The US is a party to a multilateral deal with Iran that was concluded under the administration of former president Barack Obama in 2015. But Trump, who took over in January 2017 and who campaigned mainly on a platform of undoing every one of Obama’s major policy achievements, has taken aim at the Iran deal.

US Ambassador to the UN Nikki Haley speaks at the UN Headquarters in New York on August 5, 2017 (Photo by AFP).

Earlier, Trump sent a senior member of his administration to Vienna to lobby with the IAEA to request access to Iranian military sites as part of the deal.

The IAEA, tasked with monitoring Iranian compliance with the deal, has consistently verified that Iran has been holding up its end of the bargain.

Trump has also set up a team of his White House confidantes to present him with “options” other than certifying Iranian compliance with the deal to the Congress. Such certification is needed by US law every 90 days in order for the Congress to continue to withhold nuclear-related sanctions against Iran, itself a US commitment under the JCPOA.

The Trump administration has twice so far certified Iran’s compliance with the deal. US media reports said Trump agreed to those certifications only “reluctantly.” All indications are that he wants to avoid a third certification.

According to Richard Nephew, a former Obama administration official and a member of the US negotiating team in the talks with Iran, the White House seeks manufactured intelligence to pull out of the deal.

Nephew and other former officials said members of the US intelligence community had learned the lessons of the Iraq scenario the hard way and would be unwilling to fabricate intelligence.

US Ambassador to the UN Nikki Haley (2nd from R) meets with the International Atomic Energy Agency Director General Yukiya Amano in Vienna, Austria, August 23, 2017.

In the lead-up to the US invasion of Iraq in 2003, the then-White House officials said they were in possession of conclusive evidence that the then Iraqi regime of Saddam Hussein was in possession of weapons of mass destruction (WMDs).

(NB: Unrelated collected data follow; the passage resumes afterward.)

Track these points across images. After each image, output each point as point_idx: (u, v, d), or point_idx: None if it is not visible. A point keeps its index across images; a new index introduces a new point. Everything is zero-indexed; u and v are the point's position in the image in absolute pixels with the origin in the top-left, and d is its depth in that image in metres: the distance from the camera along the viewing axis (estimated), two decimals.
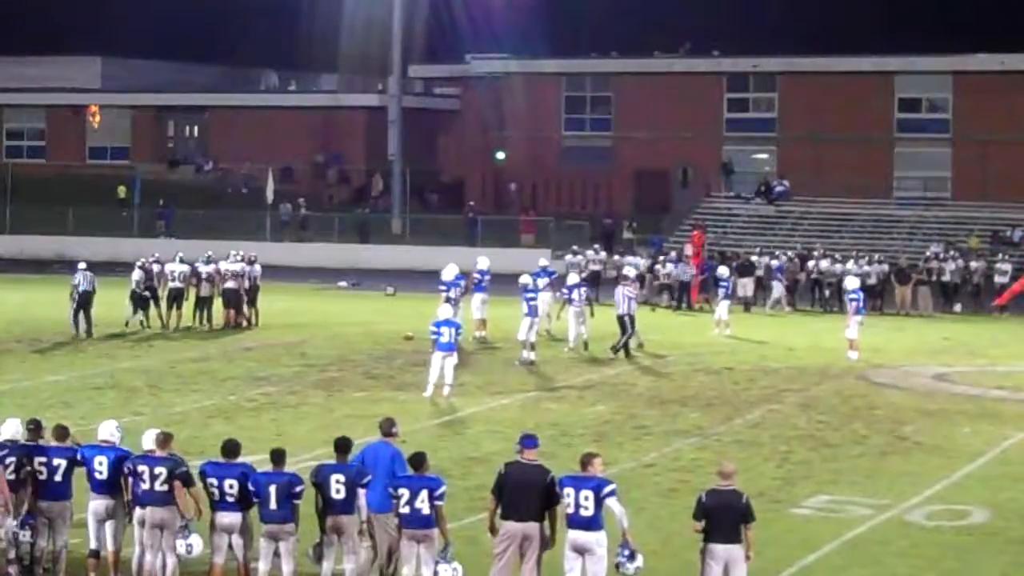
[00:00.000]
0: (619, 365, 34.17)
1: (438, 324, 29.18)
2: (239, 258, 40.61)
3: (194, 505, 16.10)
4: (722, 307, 39.99)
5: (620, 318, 35.21)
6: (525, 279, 35.62)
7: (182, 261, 39.80)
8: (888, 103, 67.92)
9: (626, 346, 35.22)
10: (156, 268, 39.59)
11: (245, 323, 39.91)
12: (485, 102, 73.67)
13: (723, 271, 41.81)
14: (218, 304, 39.81)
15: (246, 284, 39.93)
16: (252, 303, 40.24)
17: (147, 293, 39.01)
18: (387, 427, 16.81)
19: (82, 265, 38.68)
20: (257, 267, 40.72)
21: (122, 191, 71.26)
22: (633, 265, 44.46)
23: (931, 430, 26.74)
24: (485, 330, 37.58)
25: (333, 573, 16.14)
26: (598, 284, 45.77)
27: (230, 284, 39.65)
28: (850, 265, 46.67)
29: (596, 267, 48.56)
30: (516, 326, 36.87)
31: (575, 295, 35.99)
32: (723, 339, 38.63)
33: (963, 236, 58.34)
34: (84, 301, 37.45)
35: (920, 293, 46.63)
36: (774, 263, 47.45)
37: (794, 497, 21.44)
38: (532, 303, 34.40)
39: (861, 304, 36.05)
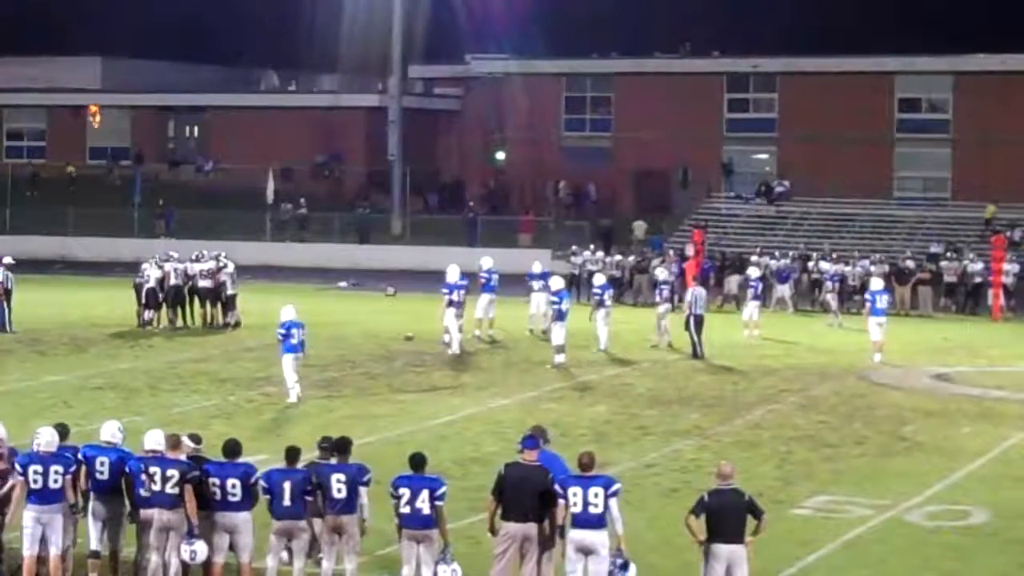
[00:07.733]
0: (619, 365, 34.18)
1: (287, 326, 28.28)
2: (212, 256, 40.64)
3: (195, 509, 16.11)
4: (751, 308, 39.32)
5: (700, 318, 35.22)
6: (558, 283, 35.31)
7: (178, 260, 39.90)
8: (888, 103, 67.84)
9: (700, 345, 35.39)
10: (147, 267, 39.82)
11: (231, 322, 39.68)
12: (485, 102, 73.63)
13: (753, 272, 40.96)
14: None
15: (229, 287, 39.76)
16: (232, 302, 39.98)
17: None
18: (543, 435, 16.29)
19: (7, 260, 38.92)
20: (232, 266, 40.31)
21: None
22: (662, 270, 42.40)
23: (931, 430, 26.76)
24: (493, 329, 37.60)
25: (333, 573, 16.18)
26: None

An eight-year war and hundreds of thousands of lost lives later, the US withdrew without ever finding any WMDs. In a debate that continues to this day, White House officials responsible for the invasion have blamed false intelligence, and spies have said they had been under pressure by the White House to provide intelligence.

Unlike the US, the European parties to the nuclear deal as well as Russia and China have never raised any complaints about the agreement with Iran and have stressed full commitment to it.

The UK, France, Germany, Russia, and China, along with the former US administration, invested considerable time and political capital in the negotiations that culminated in the Iran deal.